We report methodology for pooled hybridization capture with pre-enrichment, indexed multiplexing of up to 48 individuals or non-indexed pooled sequencing of up to 92 individuals with as little as 70 ng of DNA per person. Modified solid phase reversible immobilization bead purification strategies enable no sample transfers from sonication in 96-well plates through adapter ligation, resulting in 50% less library preparation reagent consumption. Custom Y-shaped adapters containing novel 7 base pair index sequences with a Hamming distance of ≥2 were directly ligated onto fragmented source DNA eliminating the need for PCR to incorporate indexes, and was followed by a custom blocking strategy using a single oligonucleotide regardless of index sequence. These results were obtained aligning raw reads against the entire genome using Novoalign followed by variant calling of non-indexed pools using SPLINTER or SAMtools for indexed samples. With these pipelines, we find sensitivity and specificity of 99.4% and 99.7% for pooled exome sequencing. Sensitivity, and to a lesser degree specificity, proved to be a function of coverage. For rare variants (≤2% minor allele frequency), we achieved sensitivity and specificity of ≥94.9% and ≥99.99% for custom capture of 2.5 Mb in multiplexed libraries of 22-48 individuals with only ≥5-fold coverage/chromosome, but these parameters improved to ≥98.7 and 100% with 20-fold coverage/chromosome.

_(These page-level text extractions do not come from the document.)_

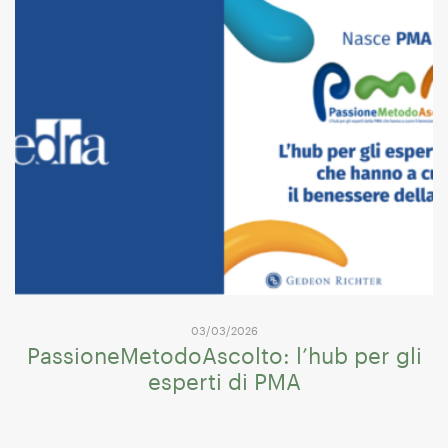
03/03/2026
PassioneMetodoAscolto: l’hub per gli
esperti di PMA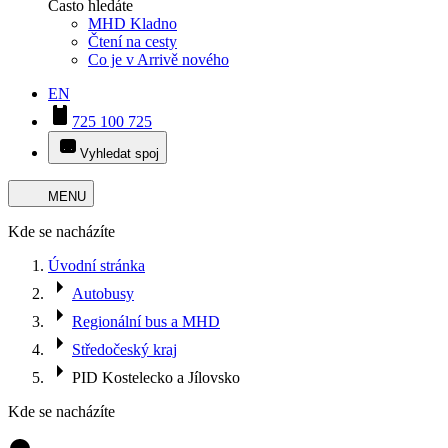
Často hledáte
MHD Kladno
Čtení na cesty
Co je v Arrivě nového
EN
725 100 725
Vyhledat spoj
MENU
Kde se nacházíte
Úvodní stránka
Autobusy
Regionální bus a MHD
Středočeský kraj
PID Kostelecko a Jílovsko
Kde se nacházíte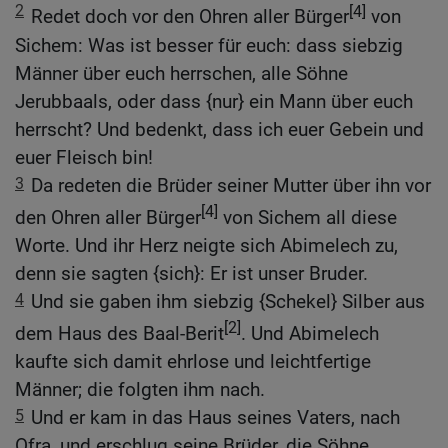
2
[4]
Redet doch vor den Ohren aller Bürger
von
Sichem: Was ist besser für euch: dass siebzig
Männer über euch herrschen, alle Söhne
Jerubbaals, oder dass {nur} ein Mann über euch
herrscht? Und bedenkt, dass ich euer Gebein und
euer Fleisch bin!
3
Da redeten die Brüder seiner Mutter über ihn vor
[4]
den Ohren aller Bürger
von Sichem all diese
Worte. Und ihr Herz neigte sich Abimelech zu,
denn sie sagten {sich}: Er ist unser Bruder.
4
Und sie gaben ihm siebzig {Schekel} Silber aus
[2]
dem Haus des Baal-Berit
. Und Abimelech
kaufte sich damit ehrlose und leichtfertige
Männer; die folgten ihm nach.
5
Und er kam in das Haus seines Vaters, nach
Ofra, und erschlug seine Brüder, die Söhne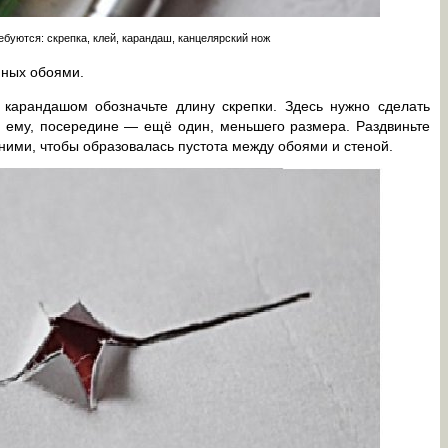
ебуются: скрепка, клей, карандаш, канцелярский нож
нных обоями.
 карандашом обозначьте длину скрепки. Здесь нужно сделать
о ему, посередине — ещё один, меньшего размера. Раздвиньте
ними, чтобы образовалась пустота между обоями и стеной.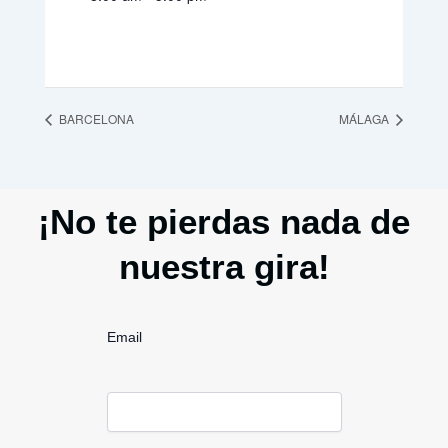
BARCELONA
MÁLAGA
¡No te pierdas nada de
nuestra gira!
Email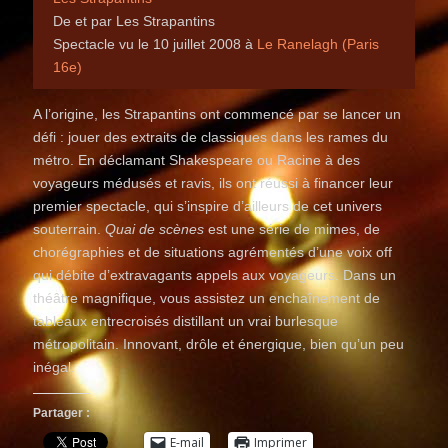
De et par Les Strapantins
Spectacle vu le 10 juillet 2008 à
Le Ranelagh (Paris
16e)
A l’origine, les Strapantins ont commencé par se lancer un
défi : jouer des extraits de classiques dans les rames du
métro. En déclamant Shakespeare ou Racine à des
voyageurs médusés et ravis, ils ont réussi à financer leur
premier spectacle, qui s’inspire d’ailleurs de cet univers
souterrain.
Quai de scènes
est une série de mimes, de
chorégraphies et de situations agrémentés d’une voix off
qui débite d’extravagants appels aux voyageurs. Dans un
théâtre magnifique, vous assistez un enchaînement de
tableaux entrecroisés distillant un vrai burlesque
métropolitain. Innovant, drôle et énergique, bien qu’un peu
inégal.
Partager :
E-mail
Imprimer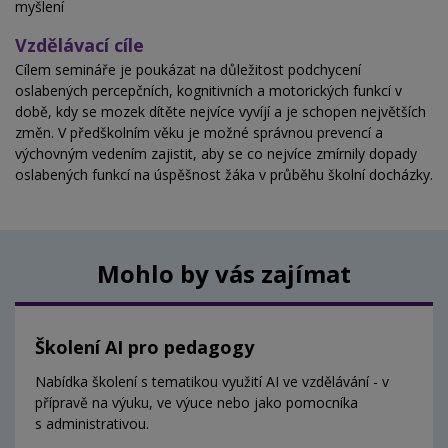
myšlení
Vzdělávací cíle
Cílem semináře je poukázat na důležitost podchycení
oslabených percepčních, kognitivních a motorických funkcí v
době, kdy se mozek dítěte nejvíce vyvíjí a je schopen největších
změn. V předškolním věku je možné správnou prevencí a
výchovným vedením zajistit, aby se co nejvíce zmírnily dopady
oslabených funkcí na úspěšnost žáka v průběhu školní docházky.
Mohlo by vás zajímat
Školení AI pro pedagogy
Nabídka školení s tematikou využití AI ve vzdělávání - v
přípravě na výuku, ve výuce nebo jako pomocníka
s administrativou.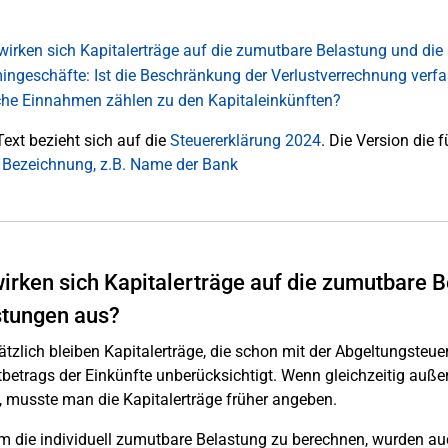
wirken sich Kapitalerträge auf die zumutbare Belastung und d
ingeschäfte: Ist die Beschränkung der Verlustverrechnung verf
he Einnahmen zählen zu den Kapitaleinkünften?
Text bezieht sich auf die
Steuererklärung 2024
. Die Version die f
 Bezeichnung, z.B. Name der Bank
irken sich Kapitalerträge auf die zumutbare 
stungen aus?
tzlich bleiben Kapitalerträge, die schon mit der Abgeltungsteuer
etrags der Einkünfte unberücksichtigt. Wenn gleichzeitig auß
 musste man die Kapitalerträge früher angeben.
 die individuell zumutbare Belastung zu berechnen, wurden auc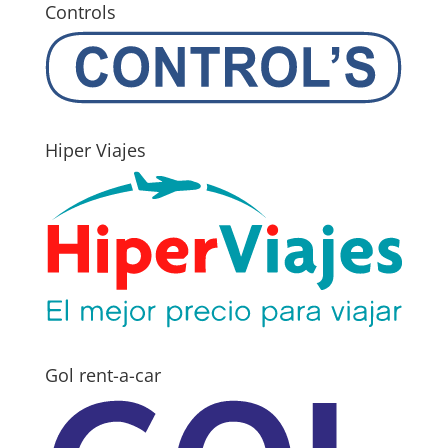
Controls
Hiper Viajes
Gol rent-a-car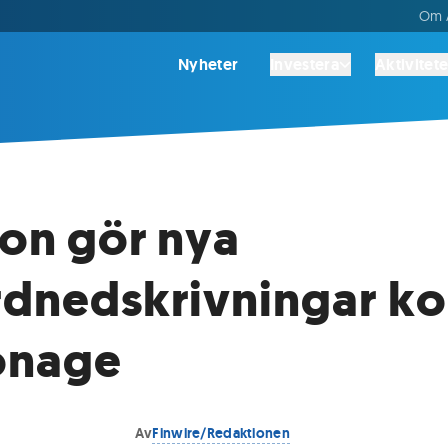
Om A
Nyheter
Investera
Aktivitete
son gör nya
rdnedskrivningar k
Vonage
Av
Finwire/Redaktionen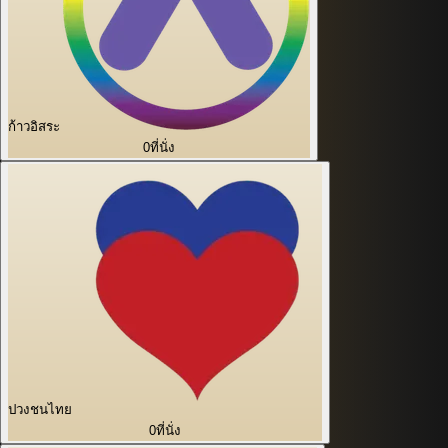
ก้าวอิสระ
0
ที่นั่ง
ปวงชนไทย
0
ที่นั่ง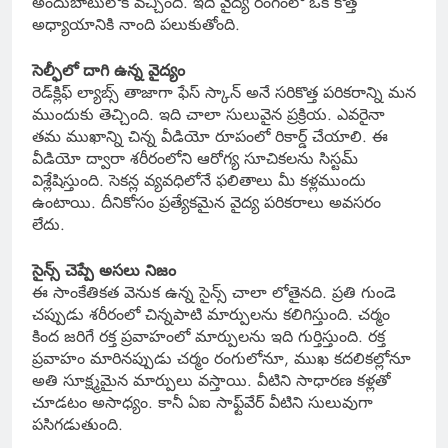
అందుబాటులోకి వచ్చింది. ఇది వైద్య రంగంలో ఒక కొత్త
అధ్యాయానికి నాంది పలుకుతోంది.
సెల్ఫీలో దాగి ఉన్న వైద్యం
రెడ్‌క్లిఫ్ ల్యాబ్స్ తాజాగా ఫేస్ స్కాన్ అనే సరికొత్త పరికరాన్ని మన
ముందుకు తెచ్చింది. ఇది చాలా సులువైన ప్రక్రియ. ఎవరైనా
తమ ముఖాన్ని చిన్న వీడియో రూపంలో రికార్డ్ చేయాలి. ఈ
వీడియో ద్వారా శరీరంలోని ఆరోగ్య సూచికలను సిస్టమ్
విశ్లేషిస్తుంది. సెకన్ల వ్యవధిలోనే ఫలితాలు మీ కళ్లముందు
ఉంటాయి. దీనికోసం ప్రత్యేకమైన వైద్య పరికరాలు అవసరం
లేదు.
సైన్స్ చెప్పే అసలు నిజం
ఈ సాంకేతికత వెనుక ఉన్న సైన్స్ చాలా లోతైనది. ప్రతి గుండె
చప్పుడు శరీరంలో చిన్నపాటి మార్పులను కలిగిస్తుంది. చర్మం
కింద జరిగే రక్త ప్రవాహంలో మార్పులను ఇది గుర్తిస్తుంది. రక్త
ప్రవాహం మారినప్పుడు చర్మం రంగులోనూ, ముఖ కదలికల్లోనూ
అతి సూక్ష్మమైన మార్పులు వస్తాయి. వీటిని సాధారణ కళ్లతో
చూడటం అసాధ్యం. కానీ ఏఐ సాఫ్ట్‌వేర్ వీటిని సులువుగా
పసిగడుతుంది.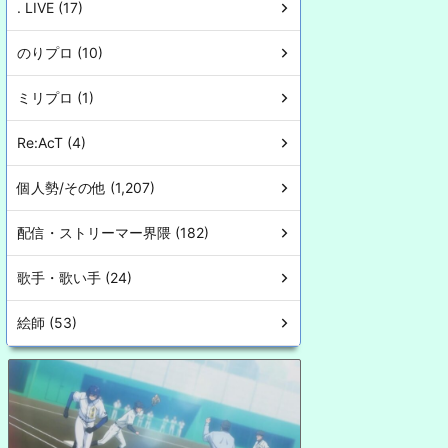
. LIVE (17)
のりプロ (10)
ミリプロ (1)
Re:AcT (4)
個人勢/その他 (1,207)
配信・ストリーマー界隈 (182)
歌手・歌い手 (24)
絵師 (53)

This highly scalable methodology enables accurate rare variant detection, with or without individual DNA sample indexing, while reducing the amount of required source DNA and total costs through less hybridization reagent consumption, multi-sample sonication in a standard PCR plate, multiplexed pre-enrichment pooling with a single hybridization and lesser sequencing coverage required to obtain high sensitivity.
人类群体中罕见的遗传变异是病理生理学变异性的主要来源,并与许多复杂表型和疾病有关。发现携带不同功能罕见变异的疾病相关基因需要对许多个体在许多基因组区域进行测序,并与未受影响的队列进行比较。然而,尽管测序成本持续下降,但对大多数研究人员来说,在大型基因组目标区域进行基于人群的罕见变异检测仍然成本过高。此外,DNA 样本通常很珍贵,杂交方法通常需要大量的输入 DNA。 pooled sample DNA sequencing 是一种用于调查个体罕见变异的经济高效的策略。我们着手 1)创建一种可扩展的、带有或不带有个体 DNA 索引的定制捕获的多路复用方法,该方法适用于少量输入 DNA;2)通过将变体调用算法与动态规划对齐器 Novoalign 集成,扩展 SPLINTER 算法用于在候选基因或整个外显子中调用替换、插入和缺失的功能。
我们报告了一种带有预富集的 pooled hybridization capture 方法学,最多可对 48 个个体或多达 92 个个体进行索引多路复用,每个个体的 DNA 量低至 70ng。改良的固相可逆固定珠纯化策略可避免从 96 孔板的超声处理到接头连接的样品转移,从而使文库制备试剂的消耗减少 50%。包含新型 7 碱基对索引序列的 Y 形定制接头与 Hamming 距离≥2 的索引序列直接连接到片段化的源 DNA 上,从而无需 PCR 即可掺入索引,并且随后使用单个寡核苷酸(无论索引序列如何)进行定制阻塞策略。这些结果是通过使用 Novoalign 对原始读数进行全基因组比对,并使用 SPLINTER 或 SAMtools 对非索引池进行变体调用而获得的。使用这些管道,我们发现 pooled exome sequencing 的灵敏度和特异性分别为 99.4%和 99.7%。灵敏度,在较小程度上是特异性,是覆盖范围的函数。对于罕见变异(≤2%的次要等位基因频率),我们在 22-48 个个体的多路复用文库中对 2.5Mb 进行定制捕获时,灵敏度和特异性分别≥94.9%和≥99.99%,并且仅需要≥5 倍覆盖/染色体,但这些参数在 20 倍覆盖/染色体时提高到≥98.7%和 100%。
该高度可扩展的方法学可实现罕见变异的准确检测,无论是带有个体 DNA 样本索引还是不带有个体 DNA 样本索引,同时通过减少杂交试剂的消耗、在标准 PCR 板中进行多样本超声处理、使用单个杂交进行预富集多路复用以及获得高灵敏度所需的较少测序覆盖范围,来减少所需的源 DNA 量和总成本。